#### Data

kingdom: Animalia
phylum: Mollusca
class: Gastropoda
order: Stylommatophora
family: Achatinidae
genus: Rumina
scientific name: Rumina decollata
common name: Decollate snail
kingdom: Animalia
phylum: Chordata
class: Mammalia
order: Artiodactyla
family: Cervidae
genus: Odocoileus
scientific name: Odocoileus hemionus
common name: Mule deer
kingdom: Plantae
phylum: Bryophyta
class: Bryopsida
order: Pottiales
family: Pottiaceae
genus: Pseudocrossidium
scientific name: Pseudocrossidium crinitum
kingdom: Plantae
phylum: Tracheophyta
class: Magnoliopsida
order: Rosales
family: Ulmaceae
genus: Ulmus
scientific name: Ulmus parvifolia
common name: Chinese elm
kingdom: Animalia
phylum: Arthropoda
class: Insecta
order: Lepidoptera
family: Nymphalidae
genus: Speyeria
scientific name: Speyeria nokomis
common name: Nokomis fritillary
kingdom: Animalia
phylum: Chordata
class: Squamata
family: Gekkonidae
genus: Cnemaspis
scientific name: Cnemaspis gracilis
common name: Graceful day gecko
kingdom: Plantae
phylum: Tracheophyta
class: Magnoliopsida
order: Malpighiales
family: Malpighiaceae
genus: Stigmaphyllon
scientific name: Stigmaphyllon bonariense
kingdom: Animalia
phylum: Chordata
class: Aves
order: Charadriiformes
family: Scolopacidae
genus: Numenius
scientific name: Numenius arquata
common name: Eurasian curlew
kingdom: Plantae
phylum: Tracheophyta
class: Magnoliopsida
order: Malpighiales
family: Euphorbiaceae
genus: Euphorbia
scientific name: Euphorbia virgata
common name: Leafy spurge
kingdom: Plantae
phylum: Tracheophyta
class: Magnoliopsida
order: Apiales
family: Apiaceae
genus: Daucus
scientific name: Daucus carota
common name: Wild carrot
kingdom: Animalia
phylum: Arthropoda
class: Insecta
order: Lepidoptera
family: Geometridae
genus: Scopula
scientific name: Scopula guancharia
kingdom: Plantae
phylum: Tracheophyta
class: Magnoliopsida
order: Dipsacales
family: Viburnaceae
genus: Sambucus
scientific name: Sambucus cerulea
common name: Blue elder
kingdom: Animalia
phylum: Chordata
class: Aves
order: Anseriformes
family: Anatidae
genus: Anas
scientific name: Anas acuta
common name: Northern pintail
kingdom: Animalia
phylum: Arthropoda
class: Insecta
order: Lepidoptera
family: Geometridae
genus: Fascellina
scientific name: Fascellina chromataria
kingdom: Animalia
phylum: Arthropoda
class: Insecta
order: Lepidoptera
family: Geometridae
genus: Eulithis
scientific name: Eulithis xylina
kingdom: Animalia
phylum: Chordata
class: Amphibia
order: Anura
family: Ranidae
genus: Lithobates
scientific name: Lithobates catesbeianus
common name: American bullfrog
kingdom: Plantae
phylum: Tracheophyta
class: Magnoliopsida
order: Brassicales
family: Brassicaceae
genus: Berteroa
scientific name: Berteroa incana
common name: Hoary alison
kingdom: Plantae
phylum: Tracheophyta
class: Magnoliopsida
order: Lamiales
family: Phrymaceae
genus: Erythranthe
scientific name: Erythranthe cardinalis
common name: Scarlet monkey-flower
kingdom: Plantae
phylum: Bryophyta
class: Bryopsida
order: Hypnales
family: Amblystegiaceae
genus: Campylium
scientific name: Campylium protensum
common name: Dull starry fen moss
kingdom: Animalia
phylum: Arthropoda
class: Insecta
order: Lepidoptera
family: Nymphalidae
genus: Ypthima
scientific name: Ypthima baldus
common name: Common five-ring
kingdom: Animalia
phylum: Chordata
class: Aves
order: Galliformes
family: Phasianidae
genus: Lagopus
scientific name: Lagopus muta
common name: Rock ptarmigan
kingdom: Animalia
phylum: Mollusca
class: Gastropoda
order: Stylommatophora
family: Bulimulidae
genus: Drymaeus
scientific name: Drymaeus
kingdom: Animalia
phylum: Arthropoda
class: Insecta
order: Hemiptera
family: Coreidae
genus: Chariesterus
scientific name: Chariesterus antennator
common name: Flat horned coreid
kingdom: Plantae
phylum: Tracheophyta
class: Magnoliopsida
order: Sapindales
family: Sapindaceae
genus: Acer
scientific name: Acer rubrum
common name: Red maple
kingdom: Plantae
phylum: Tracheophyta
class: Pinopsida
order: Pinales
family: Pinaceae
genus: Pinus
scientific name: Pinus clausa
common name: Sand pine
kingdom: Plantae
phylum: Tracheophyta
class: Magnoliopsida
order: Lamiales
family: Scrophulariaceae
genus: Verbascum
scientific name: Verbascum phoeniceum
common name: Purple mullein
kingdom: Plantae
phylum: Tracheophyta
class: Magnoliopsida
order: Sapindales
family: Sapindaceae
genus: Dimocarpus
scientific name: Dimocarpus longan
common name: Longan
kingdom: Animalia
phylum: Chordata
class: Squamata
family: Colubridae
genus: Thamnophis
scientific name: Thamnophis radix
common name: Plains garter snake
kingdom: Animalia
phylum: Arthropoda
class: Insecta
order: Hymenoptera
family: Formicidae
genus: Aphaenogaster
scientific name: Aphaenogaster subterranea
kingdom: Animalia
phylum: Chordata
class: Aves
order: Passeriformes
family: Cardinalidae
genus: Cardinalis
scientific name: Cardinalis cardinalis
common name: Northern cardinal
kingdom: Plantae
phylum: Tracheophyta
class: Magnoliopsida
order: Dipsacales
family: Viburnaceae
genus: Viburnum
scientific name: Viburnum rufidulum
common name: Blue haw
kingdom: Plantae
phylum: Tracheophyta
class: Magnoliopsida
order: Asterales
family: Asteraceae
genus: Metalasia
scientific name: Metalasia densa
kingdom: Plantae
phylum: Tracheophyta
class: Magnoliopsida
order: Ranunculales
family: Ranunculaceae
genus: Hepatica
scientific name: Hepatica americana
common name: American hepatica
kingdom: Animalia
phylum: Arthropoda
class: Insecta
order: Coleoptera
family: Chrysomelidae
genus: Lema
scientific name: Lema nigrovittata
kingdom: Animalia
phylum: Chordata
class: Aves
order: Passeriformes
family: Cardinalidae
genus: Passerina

########

• Exercise details:
Rewrite the records with every "common name" replaced by "vernacular name", leaving everything else as it is.

• Output for this task:
kingdom: Animalia
phylum: Mollusca
class: Gastropoda
order: Stylommatophora
family: Achatinidae
genus: Rumina
scientific name: Rumina decollata
vernacular name: Decollate snail
kingdom: Animalia
phylum: Chordata
class: Mammalia
order: Artiodactyla
family: Cervidae
genus: Odocoileus
scientific name: Odocoileus hemionus
vernacular name: Mule deer
kingdom: Plantae
phylum: Bryophyta
class: Bryopsida
order: Pottiales
family: Pottiaceae
genus: Pseudocrossidium
scientific name: Pseudocrossidium crinitum
kingdom: Plantae
phylum: Tracheophyta
class: Magnoliopsida
order: Rosales
family: Ulmaceae
genus: Ulmus
scientific name: Ulmus parvifolia
vernacular name: Chinese elm
kingdom: Animalia
phylum: Arthropoda
class: Insecta
order: Lepidoptera
family: Nymphalidae
genus: Speyeria
scientific name: Speyeria nokomis
vernacular name: Nokomis fritillary
kingdom: Animalia
phylum: Chordata
class: Squamata
family: Gekkonidae
genus: Cnemaspis
scientific name: Cnemaspis gracilis
vernacular name: Graceful day gecko
kingdom: Plantae
phylum: Tracheophyta
class: Magnoliopsida
order: Malpighiales
family: Malpighiaceae
genus: Stigmaphyllon
scientific name: Stigmaphyllon bonariense
kingdom: Animalia
phylum: Chordata
class: Aves
order: Charadriiformes
family: Scolopacidae
genus: Numenius
scientific name: Numenius arquata
vernacular name: Eurasian curlew
kingdom: Plantae
phylum: Tracheophyta
class: Magnoliopsida
order: Malpighiales
family: Euphorbiaceae
genus: Euphorbia
scientific name: Euphorbia virgata
vernacular name: Leafy spurge
kingdom: Plantae
phylum: Tracheophyta
class: Magnoliopsida
order: Apiales
family: Apiaceae
genus: Daucus
scientific name: Daucus carota
vernacular name: Wild carrot
kingdom: Animalia
phylum: Arthropoda
class: Insecta
order: Lepidoptera
family: Geometridae
genus: Scopula
scientific name: Scopula guancharia
kingdom: Plantae
phylum: Tracheophyta
class: Magnoliopsida
order: Dipsacales
family: Viburnaceae
genus: Sambucus
scientific name: Sambucus cerulea
vernacular name: Blue elder
kingdom: Animalia
phylum: Chordata
class: Aves
order: Anseriformes
family: Anatidae
genus: Anas
scientific name: Anas acuta
vernacular name: Northern pintail
kingdom: Animalia
phylum: Arthropoda
class: Insecta
order: Lepidoptera
family: Geometridae
genus: Fascellina
scientific name: Fascellina chromataria
kingdom: Animalia
phylum: Arthropoda
class: Insecta
order: Lepidoptera
family: Geometridae
genus: Eulithis
scientific name: Eulithis xylina
kingdom: Animalia
phylum: Chordata
class: Amphibia
order: Anura
family: Ranidae
genus: Lithobates
scientific name: Lithobates catesbeianus
vernacular name: American bullfrog
kingdom: Plantae
phylum: Tracheophyta
class: Magnoliopsida
order: Brassicales
family: Brassicaceae
genus: Berteroa
scientific name: Berteroa incana
vernacular name: Hoary alison
kingdom: Plantae
phylum: Tracheophyta
class: Magnoliopsida
order: Lamiales
family: Phrymaceae
genus: Erythranthe
scientific name: Erythranthe cardinalis
vernacular name: Scarlet monkey-flower
kingdom: Plantae
phylum: Bryophyta
class: Bryopsida
order: Hypnales
family: Amblystegiaceae
genus: Campylium
scientific name: Campylium protensum
vernacular name: Dull starry fen moss
kingdom: Animalia
phylum: Arthropoda
class: Insecta
order: Lepidoptera
family: Nymphalidae
genus: Ypthima
scientific name: Ypthima baldus
vernacular name: Common five-ring
kingdom: Animalia
phylum: Chordata
class: Aves
order: Galliformes
family: Phasianidae
genus: Lagopus
scientific name: Lagopus muta
vernacular name: Rock ptarmigan
kingdom: Animalia
phylum: Mollusca
class: Gastropoda
order: Stylommatophora
family: Bulimulidae
genus: Drymaeus
scientific name: Drymaeus
kingdom: Animalia
phylum: Arthropoda
class: Insecta
order: Hemiptera
family: Coreidae
genus: Chariesterus
scientific name: Chariesterus antennator
vernacular name: Flat horned coreid
kingdom: Plantae
phylum: Tracheophyta
class: Magnoliopsida
order: Sapindales
family: Sapindaceae
genus: Acer
scientific name: Acer rubrum
vernacular name: Red maple
kingdom: Plantae
phylum: Tracheophyta
class: Pinopsida
order: Pinales
family: Pinaceae
genus: Pinus
scientific name: Pinus clausa
vernacular name: Sand pine
kingdom: Plantae
phylum: Tracheophyta
class: Magnoliopsida
order: Lamiales
family: Scrophulariaceae
genus: Verbascum
scientific name: Verbascum phoeniceum
vernacular name: Purple mullein
kingdom: Plantae
phylum: Tracheophyta
class: Magnoliopsida
order: Sapindales
family: Sapindaceae
genus: Dimocarpus
scientific name: Dimocarpus longan
vernacular name: Longan
kingdom: Animalia
phylum: Chordata
class: Squamata
family: Colubridae
genus: Thamnophis
scientific name: Thamnophis radix
vernacular name: Plains garter snake
kingdom: Animalia
phylum: Arthropoda
class: Insecta
order: Hymenoptera
family: Formicidae
genus: Aphaenogaster
scientific name: Aphaenogaster subterranea
kingdom: Animalia
phylum: Chordata
class: Aves
order: Passeriformes
family: Cardinalidae
genus: Cardinalis
scientific name: Cardinalis cardinalis
vernacular name: Northern cardinal
kingdom: Plantae
phylum: Tracheophyta
class: Magnoliopsida
order: Dipsacales
family: Viburnaceae
genus: Viburnum
scientific name: Viburnum rufidulum
vernacular name: Blue haw
kingdom: Plantae
phylum: Tracheophyta
class: Magnoliopsida
order: Asterales
family: Asteraceae
genus: Metalasia
scientific name: Metalasia densa
kingdom: Plantae
phylum: Tracheophyta
class: Magnoliopsida
order: Ranunculales
family: Ranunculaceae
genus: Hepatica
scientific name: Hepatica americana
vernacular name: American hepatica
kingdom: Animalia
phylum: Arthropoda
class: Insecta
order: Coleoptera
family: Chrysomelidae
genus: Lema
scientific name: Lema nigrovittata
kingdom: Animalia
phylum: Chordata
class: Aves
order: Passeriformes
family: Cardinalidae
genus: Passerina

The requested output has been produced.